Quem conta um conto #23 Cartas Soltas IX

Pediste-me um poema. Escrevi um sobre ti. Foste a minha musa. Escrevi sobre as dores da tua vida, sobre o quanto me inspiravas e o quanto eras mais do que o que pensavas, ou que talvez pensasses, mas sem dar a mostrar. E agora percebo. Talvez não fosses tanto assim, afinal. Eu é que te via com grandiosidade, afinal.
Deixei de lado tanto que te queria dizer, ou escrever, que as palavras escritas não mentem tanto quanto as que podem mentir no calor do momento, quando faladas, olho no olho. Deixei por dizer quanto os meus dias eram vazios quando neles não estavas e do quanto me corroía por dentro, quando de ti nada sabia. Nem aqui eu percebi. Todos os sinais vermelhos ligados, bem sinalizados, e eu, na altura nem assim percebi.
Podia ter-te escrito sobre os sorrisos estúpidos com que me deixavas no rosto no caminho de volta pra casa, ou até sobre como os teus abraços eram os melhores do mundo. Tinhas os braços grandes e quando me abraçavas, sentia-me a abraçar o mundo. Sentia carinho. Sentia-me amada. Como eras perito em me confundir e baralhar. Perito em equilibrar.
Podia ter escrito como te olhava de soslaio quando estavas distraído, apenas para te pode olhar sem timidez, sem que percebesses. Ou então, podia ter escrito sobre como o meu coração acelerava quando sorrias para mim ou simplesmente quando me beijavas a mão. Porque às vezes fazias questão de me pôr o travão. O tal do equilíbrio.
Podia ter-te escrito sobre tanto e tanta coisa, que me limitei, na altura a descreve-te, com os meus olhos de amor. Peguei na caneta, olhei para o papel e deixei de parte o que sintia por ti e o que sentia durante as tuas ausências. E como eram duras as tuas ausências... Nunca te contei que os silêncios contigo não me incomodavam e muito menos do quanto me confortavas mesmo sem dares conta. Como sempre me contentei com tão pouco...

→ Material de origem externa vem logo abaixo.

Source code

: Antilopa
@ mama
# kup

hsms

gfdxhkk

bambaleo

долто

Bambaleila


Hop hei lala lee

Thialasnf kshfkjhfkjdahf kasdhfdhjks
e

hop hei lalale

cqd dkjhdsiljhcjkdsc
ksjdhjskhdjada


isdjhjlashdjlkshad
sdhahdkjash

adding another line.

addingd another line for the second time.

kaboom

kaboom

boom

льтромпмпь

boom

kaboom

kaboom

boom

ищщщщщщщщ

Deixei por contar as saudades dos nossos dias de verão, ou das noites junto ao rio. Deixei tanto e tanta coisa. Deixei tanto por dizer e tu deixas-te-me a mim. Ou terei sido eu que te deixei a ti? Lembro-me que aproveitei uma das tuas tão comuns ausências para me ausentar também. Deixei que o vazio fosse aumentando, apenas para ganhar espaço para algo melhor poder entrar.
Acabei por nunca te contar que doeu, doeu tanto, mas que há muito já não dói. Hoje passados estes anos percebo que a forma como eu te via, era só mesmo essa, a forma como eu te via, com olhos de amor. E a forma como eu te via era tão distorcida que nem percebi que nunca exististe como eu te vi. Inventei-te. Criei-te na minha cabeça e nos meus olhos à luz do que eu achava que precisava. E talvez precisasse de ti exatamente assim. Hoje percebo que nunca foi equilibrio. Foi luta. As migalhas que me davas, davas com esforço. Ambos sabemos que precisavas de mim. As migalhas que davas, davas com tanto esforço que quando deixei o vazio e as ausências separar-nos que mal te deste conta e não lutaste. Não sabes como te estou grata por me teres deixado ir.
Hoje sei que o amor que tive por ti foi o espelho do amor que eu precisava ter por mim. A compaixão e empatia que tive por ti, foi para aprender a ter essa mesma compaixão e empatia por mim. Como é curiosa a vida. Pensei salvar-te, salvei-me a mim. Pensei que ia sofrer. Como é curiosa a vida. Hoje olho para trás e não sinto nada, só uma lembrança distante de quem eu era naquela altura. A demasiado boazinha e inocente. Hoje olho para trás e parece que outra pessoa viveu aquele ano contigo, não eu. Talvez pela necessidade do tal equilíbrio ainda guardo ternura, ainda que sem vontade de voltar atrás e ainda assim tenho a sensação de que se voltasse atrás faria tudo exatamente igual.
E talvez por isso, no fim, percebi: eu achava que sim, mas... Nunca precisei que ficasses.